Today, while I had absolutely nothing else to do, I turned the tv on to watch the news shows and flipped to MSNBC and caught Chris Matthews and his panel of three discussing the Tea Party movement. They were saying exactly what I have recently repudiated -- that the little people in south and midwest are angry at the big people in the NE or on the west coast. Matthews said something to the effect that they were angry and envious of the big shots getting all the money. The African-American panel member used the angle of Obama being the first black president and how this erupted pent-up racial tension. The others said something equally inane. None of them seemed to have a clue.

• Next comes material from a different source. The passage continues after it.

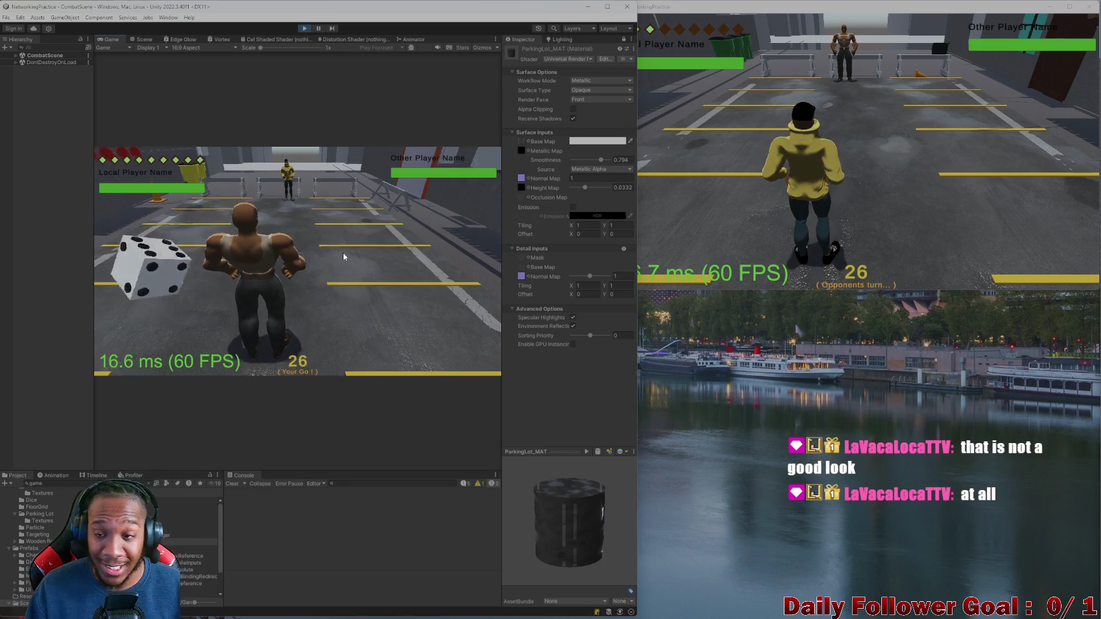
pyautogui.click(294, 307)
pyautogui.click(150, 294)
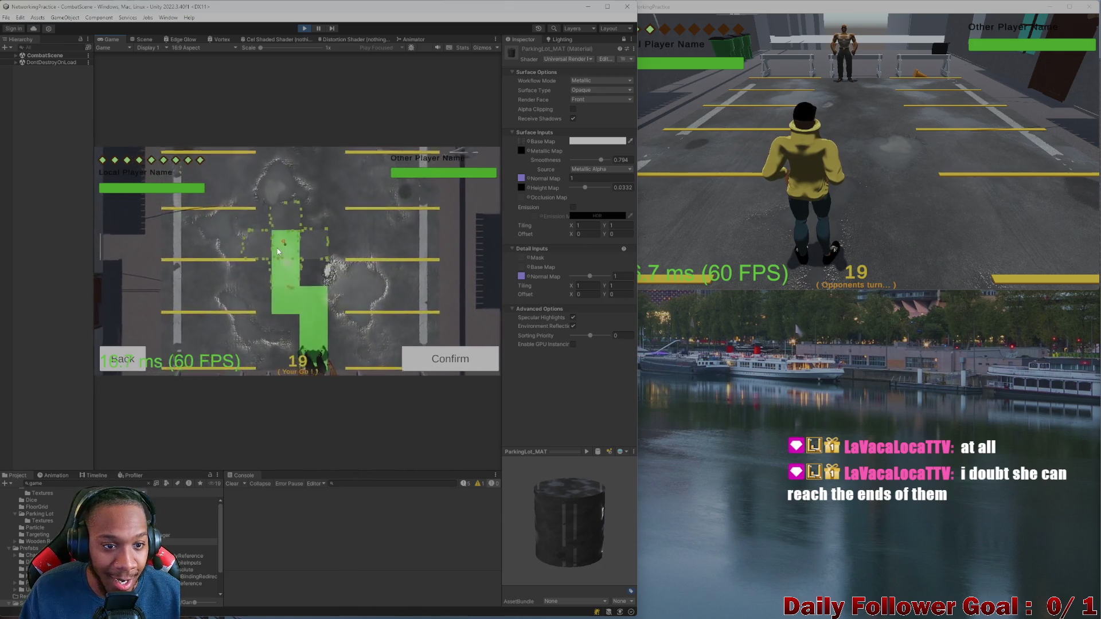
# - Confirm the move along the green path, end the turn, and bring the build window forward
pyautogui.click(431, 360)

It's amazing how Washington D.C. insiders are insulated from the rest of the world. They circulate their ideas among one another and stay in this ignorant loop of prejudice and misunderstanding. Let's drop the name "Tea Party" and begin looking at this movement as opposition to our present government.
Some of the displeasure started with Bush, and it exploded under the current Democrat controlled government. It has to do with government over-reach and misuse of our money. You can pick out any small faction of a large movement like this and conflate that faction to represent the whole movement, but if you do you develope a misunderstanding of its causes and its eventual effects. It's not a racist movement -- it's not a populist movement fueled by class envy -- it's not a redneck movement of bible-thumping zealots. It's a movement that is dissatisfied with both parties and wants representation that's trustworthy and responsive -- people simply don't want this much government in their lives and they don't want a government that controls the economy through power relationships with big corporations -- companies like Goldman Sachs.
I think Matthews knows better -- so I have to conclude, even though it's possible that Matthews is this dense, that the Washington D.C. explanations of the opposition are deliberate. They are attempting to marginalize the movement and dismiss it as angry, ignorant and irrelevant. This is a mistake -- it's wider and deeper and more diverse than they want to admit -- this threatens them.